Input ▸
---------------
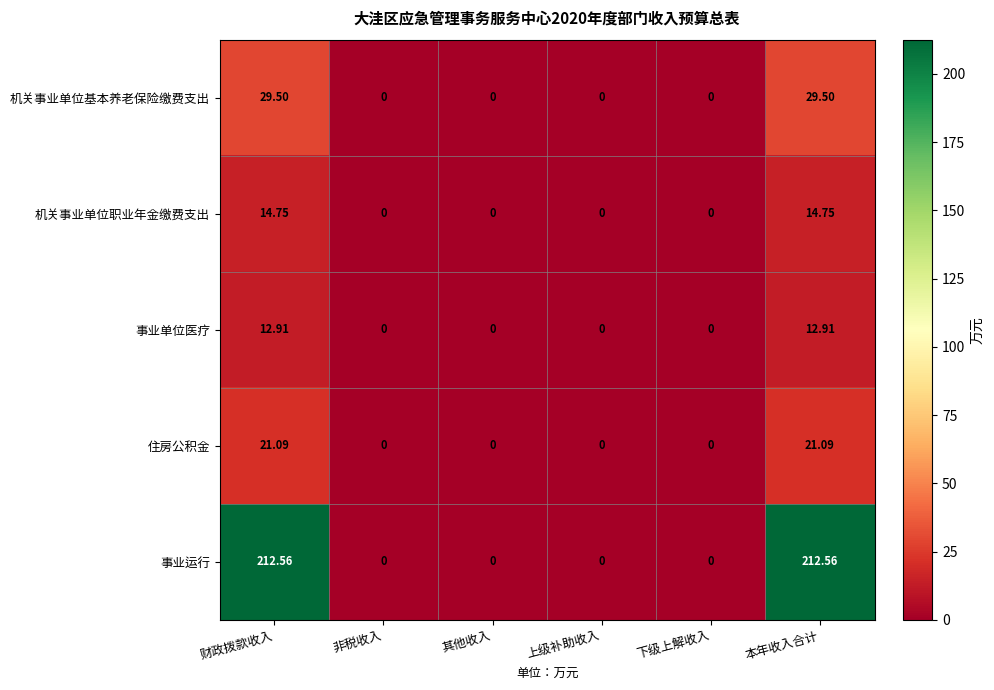

Which series has the widest spread of values?

事业运行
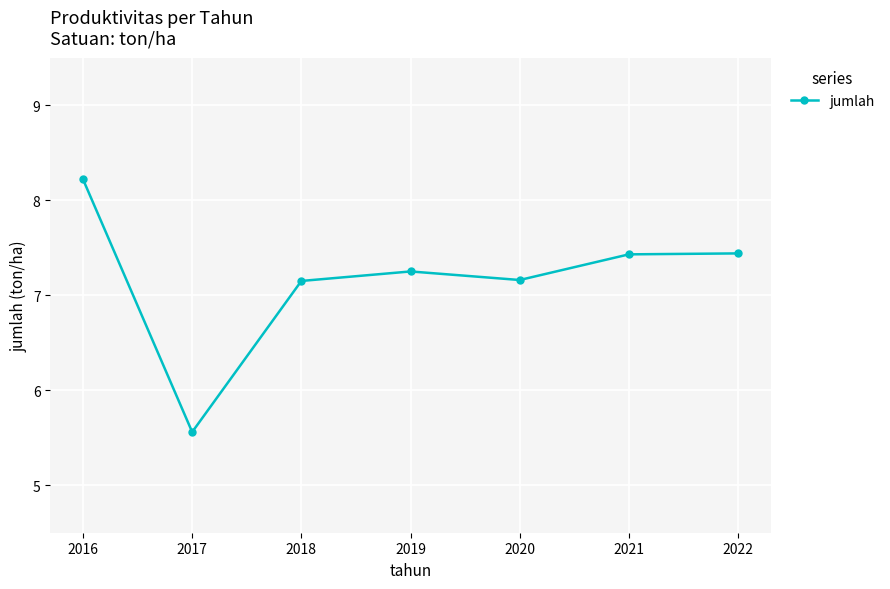

What is the minimum value shown in the chart?

5.6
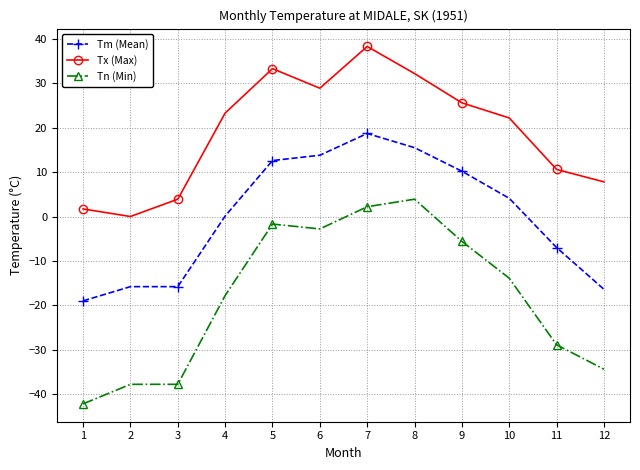

True or false: Tm (Mean) has a value of 12.6 at 5.

True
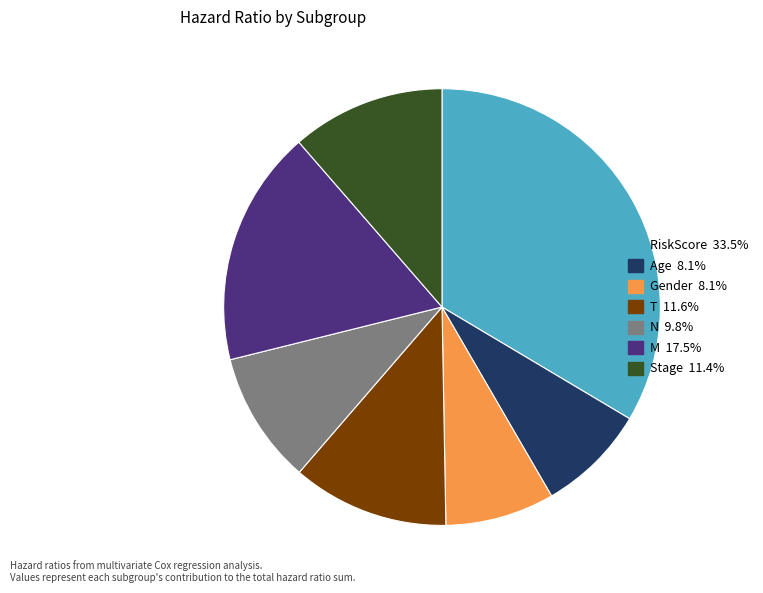

Which slice is the largest?

RiskScore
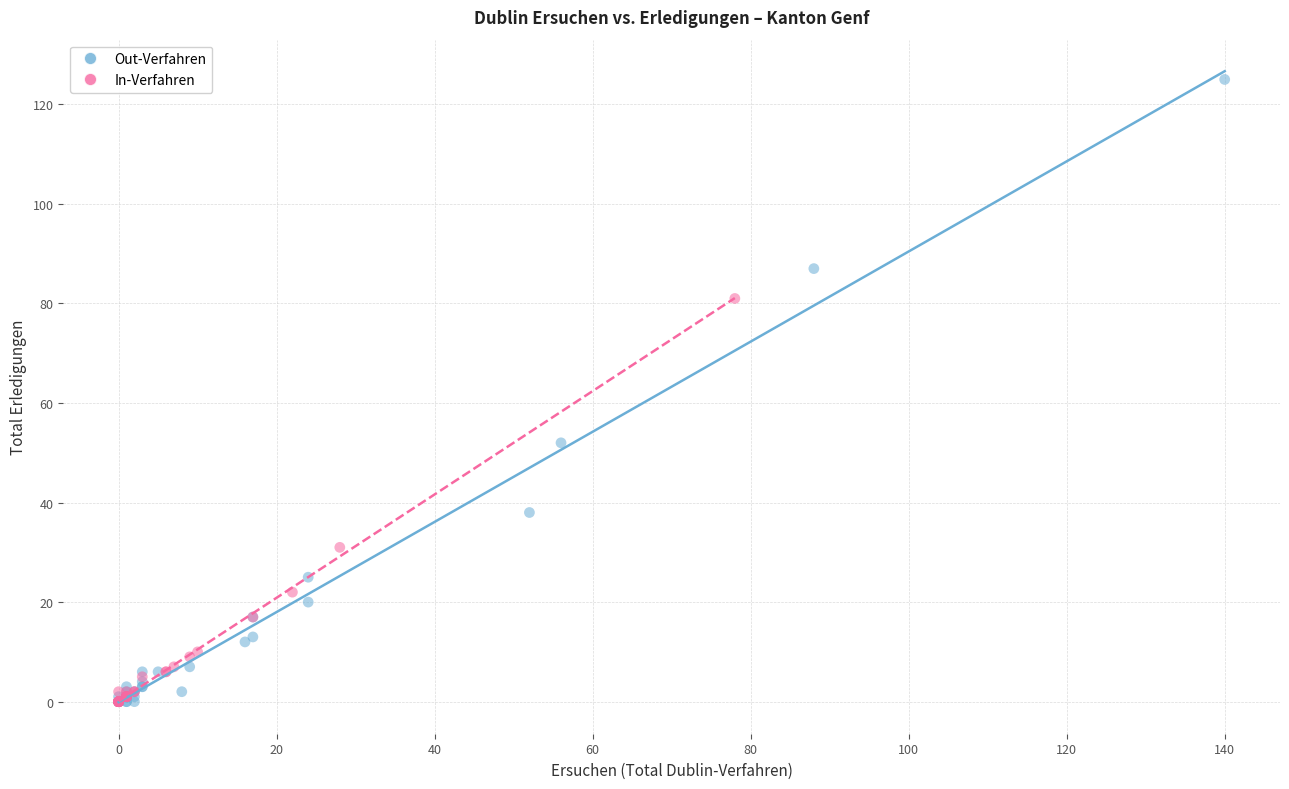

Which series contains the highest Y value?

Out-Verfahren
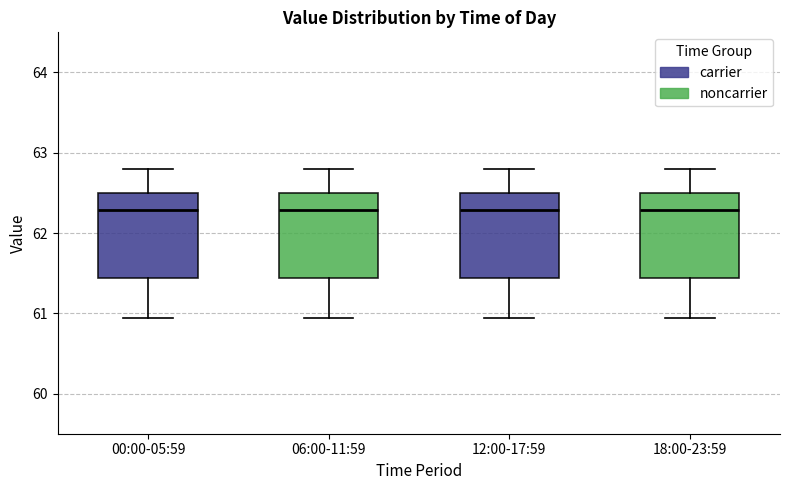

Where is the lower edge of the box for 18:00-23:59 on the y-axis? The values are not printed on the chart, so give them approximately, as read against the axis.

61.4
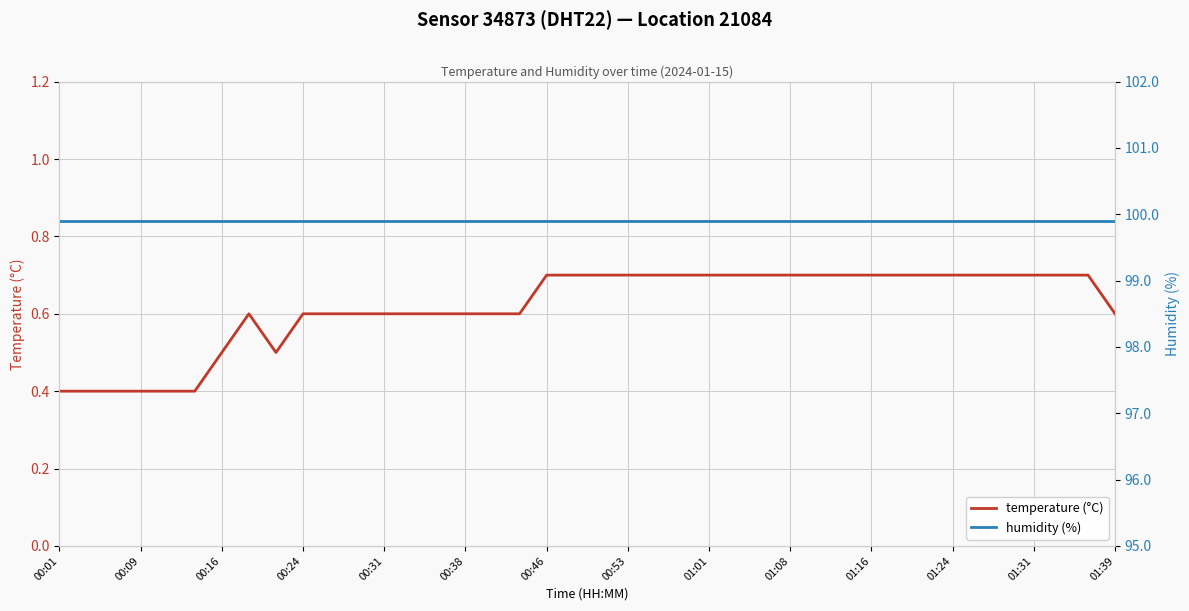

What is the minimum value for temperature (°C)?

0.4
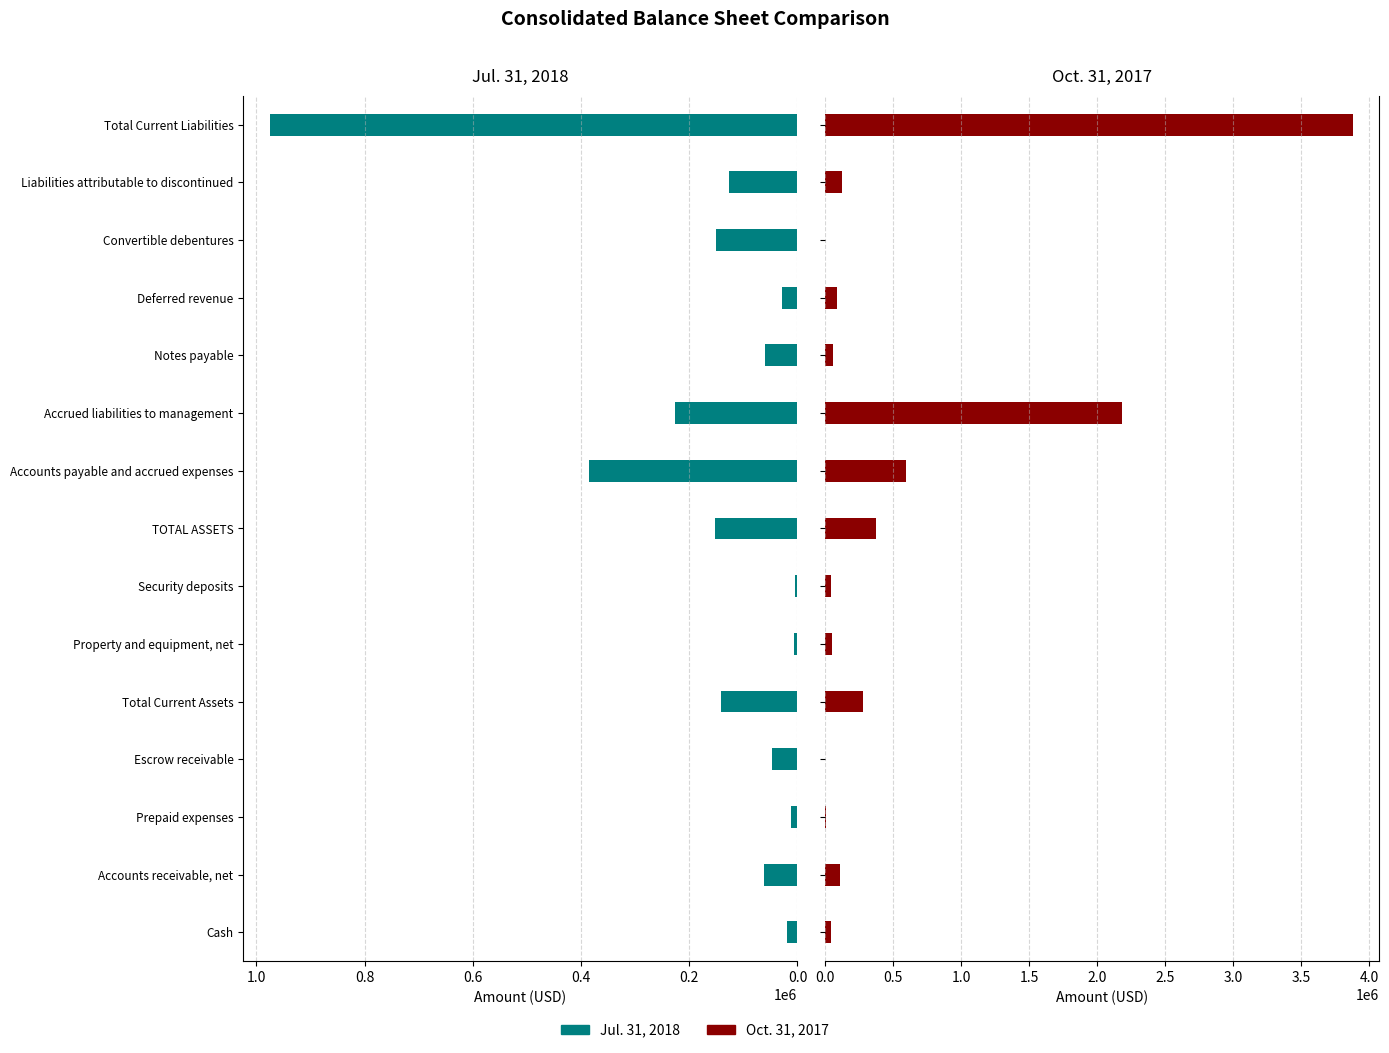

How many data points in Jul. 31, 2018 are less than 62266?

7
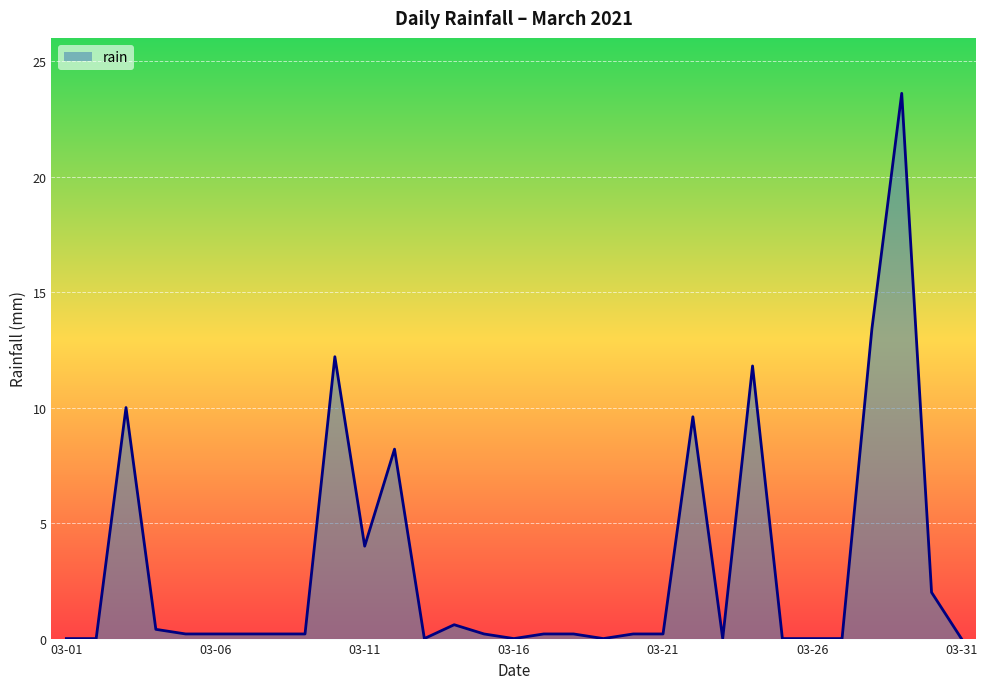

What is the maximum value shown in the chart?

23.6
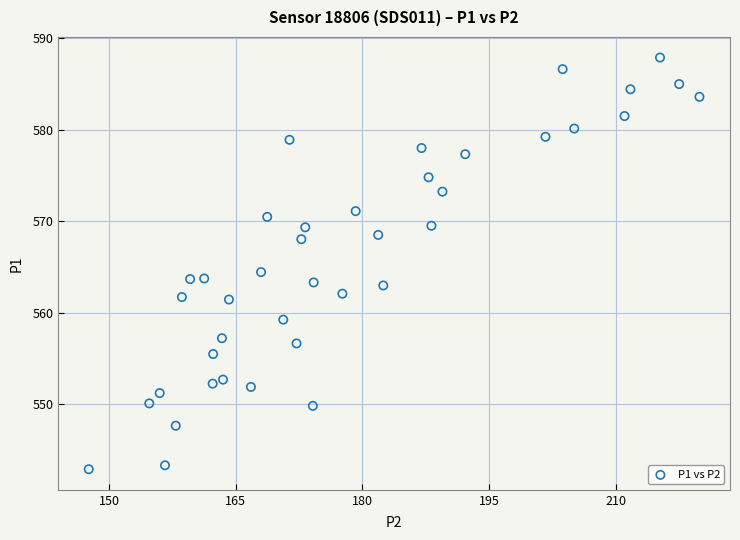

What Y value in the scatter plot is closest to 565?

564.4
---------------
Exercise description ▸ Please write out all the items above word for word, leaving out the pictures.

Result for this task ▸
Which series has the widest spread of values?

事业运行

What is the minimum value shown in the chart?

5.6

True or false: Tm (Mean) has a value of 12.6 at 5.

True

Which slice is the largest?

RiskScore

Which series contains the highest Y value?

Out-Verfahren

Where is the lower edge of the box for 18:00-23:59 on the y-axis? The values are not printed on the chart, so give them approximately, as read against the axis.

61.4

What is the minimum value for temperature (°C)?

0.4

How many data points in Jul. 31, 2018 are less than 62266?

7

What is the maximum value shown in the chart?

23.6

What Y value in the scatter plot is closest to 565?

564.4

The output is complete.